Pov'Andrew.
"espera até eu ler meus votos" a voz dela ecoava em minha cabeça.
Sentei no chão do quarto e me apoiei na cama, havia uma grande chance de Meredith não me perdoar, eu sabia que mesmo que tentasse justicar meu silêncio com a verdade do momento, ainda seria um silêncio de dúvida, mas eu não duvidei de Meredith, em nenhum segundo, minha real dúvida era de Sam, se ela era só um pião naquele plano, ou fazia parte de tudo, mas ela não estava ali atoa.
Sabia que meu silêncio foi o grande erro do momento, mas eu precisava ouvir, não por acreditar nela, mas para saber ate onde ELA iria. Puxei a garrafa de whisky e bebi mais um pouco, eu olhava a pasta onde estava os votos de Meredith, queria abrir e ler eles, mas não conseguia.

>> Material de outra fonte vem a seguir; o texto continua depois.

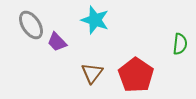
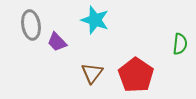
gray ellipse: rotated 24 degrees clockwise
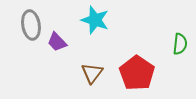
red pentagon: moved 1 px right, 2 px up
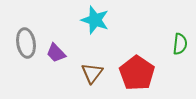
gray ellipse: moved 5 px left, 18 px down
purple trapezoid: moved 1 px left, 11 px down
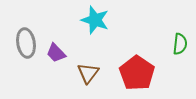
brown triangle: moved 4 px left
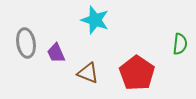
purple trapezoid: rotated 20 degrees clockwise
brown triangle: rotated 45 degrees counterclockwise
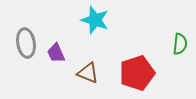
red pentagon: rotated 20 degrees clockwise
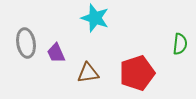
cyan star: moved 2 px up
brown triangle: rotated 30 degrees counterclockwise
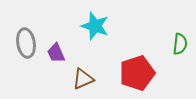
cyan star: moved 8 px down
brown triangle: moved 5 px left, 6 px down; rotated 15 degrees counterclockwise
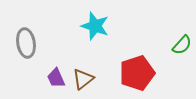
green semicircle: moved 2 px right, 1 px down; rotated 35 degrees clockwise
purple trapezoid: moved 25 px down
brown triangle: rotated 15 degrees counterclockwise
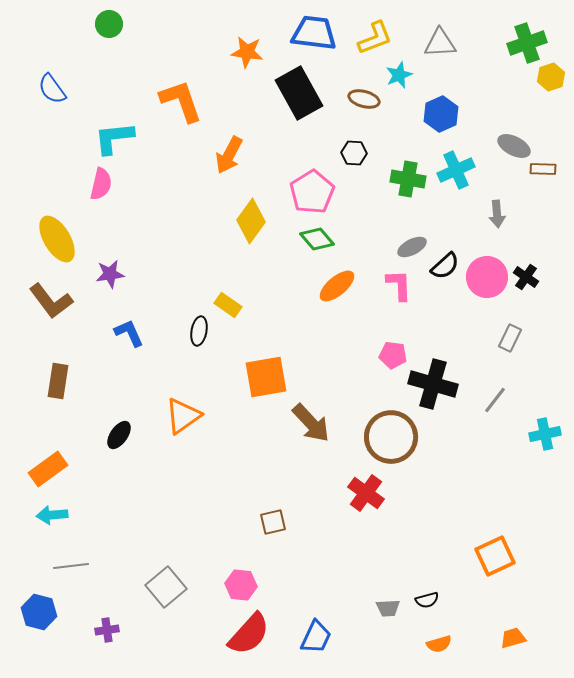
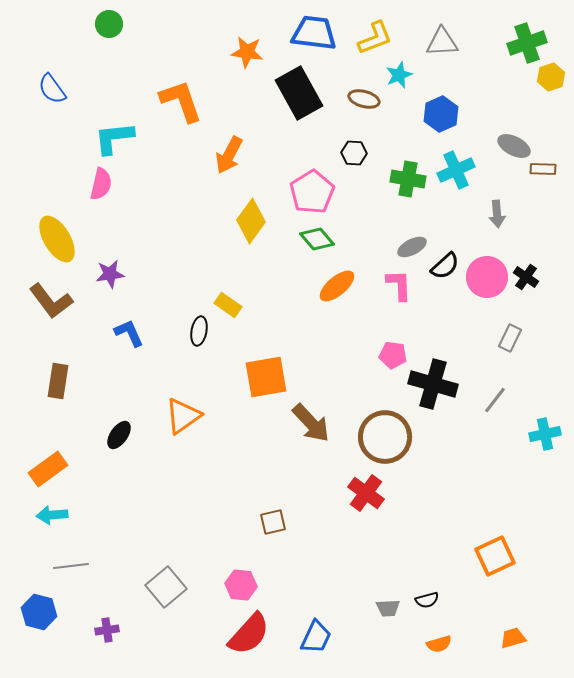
gray triangle at (440, 43): moved 2 px right, 1 px up
brown circle at (391, 437): moved 6 px left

Queria ir atrás dela e pedir para me explicar, mas não achava que merecia isso, e não queria a deixar nervosa.
- precisamos conversar - ouvi a voz que eu tanto amava.

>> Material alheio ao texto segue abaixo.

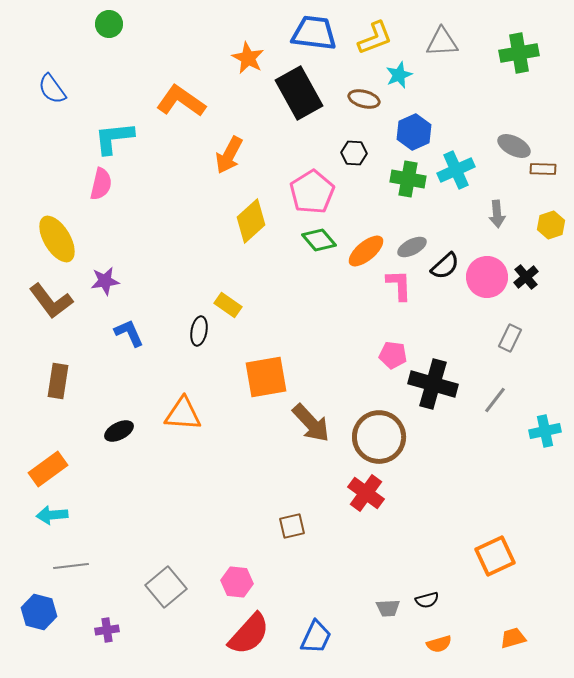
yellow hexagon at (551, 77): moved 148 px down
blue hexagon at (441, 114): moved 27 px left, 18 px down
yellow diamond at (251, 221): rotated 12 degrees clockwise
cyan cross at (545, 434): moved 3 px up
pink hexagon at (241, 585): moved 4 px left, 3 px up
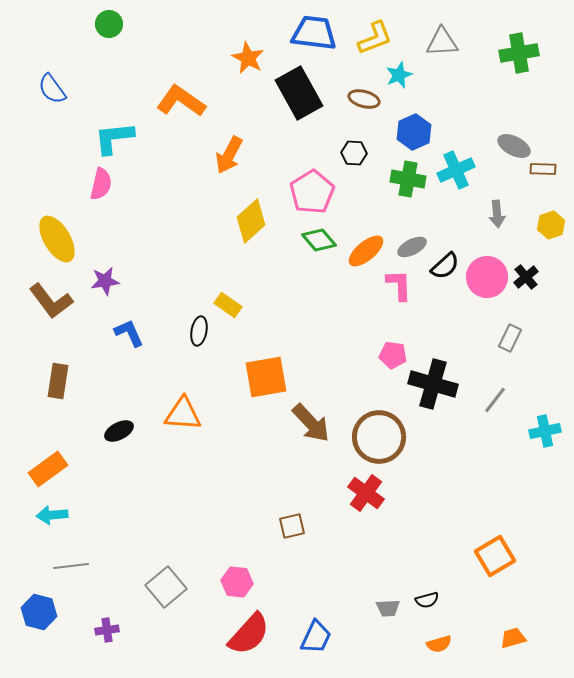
orange square at (495, 556): rotated 6 degrees counterclockwise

- Meredith - levantei do chão.
- o que é isso? - ela apontou minha mão.
- seus votos, mas eu não li - falei.
- não faz tanta diferença agora - ela falou dura.
- você está bem?
- advinha? Meu noivo é um covarde de merda que deixou a ex falar de mim sem me defender, como acha que estou?
Meredith me olhava com raiva, aquilo era muito pior, pior que perder meus hotéis, perder o castelo foi nada.
- posso falar? - pedi.
- não sei se vai adiantar, mas fala.
- eu acredito que tudo isso é coisa do pai da Sam, não sei dela, mas acredito que sim, que estão juntos nisso - dei um passo na direção dela, mas Meredith se afastou - olha, eu entendo porque está com raiva, porque deve estar me odiando agora, mas... Eu nunca cogitei a possibilidade de te sido você... Primeiro que o haras é seu.
- o haras é seu - ela me olhou desconfiada.
- Nico fez o novo contrato onde o haras passa a ser seu oficialmente...
- porque merda faria isso? Quando fez isso?
- antes de irmos para índia... Depois que eu decidi que seria com você que queria passar o que me resta de vida, eu decidi que ele seria seu... Mesmo que um dia acabasse ainda seria seu...
- isso não justifica.
- eu comprei a casa, ela também está no seu nome... É sua...
- Andrew... Isso é lindo, eu nem entendo porque faria isso - ela me olhou ainda triste - mas ainda não justifica seu silêncio.
- meu silêncio foi ... Se ela veio aqui tentar me deixar com dúvidas, me calar era a resposta.
- não Andrew - ela gritou - foda-se o certo... Que porra, eu estava aqui me preparando para casar com você... A resposta era chamar a porra da segurança e jogar aquela vadia de merda que você insiste em ... Eu nem sei que merda você faz, mas você a deixa falar o que quer, como se tivesse a porra da obrigação de relevar a insanidade dela, por ser mãe do Thiago.
- amor.
- vai a merda, não me chama assim... Eu tô com tanto ódio, eu consigo visualizar o seu pensamento, porque na hora que li aquela merda a primeira pessoa que me veio a cabeça foi ele, mas porra... - ela limpou as lágrimas - não importa o motivo que fez você se calar, se você quer acreditar que é isso, acredite, mas eu não, você mais uma vez deixou ela me humilhar, me ofender, a mulher que te traiu por meses, a vagabunda que te enganou, você se calou para ela, quando quem tava sendo acusada é supostamente a mulher que você ama.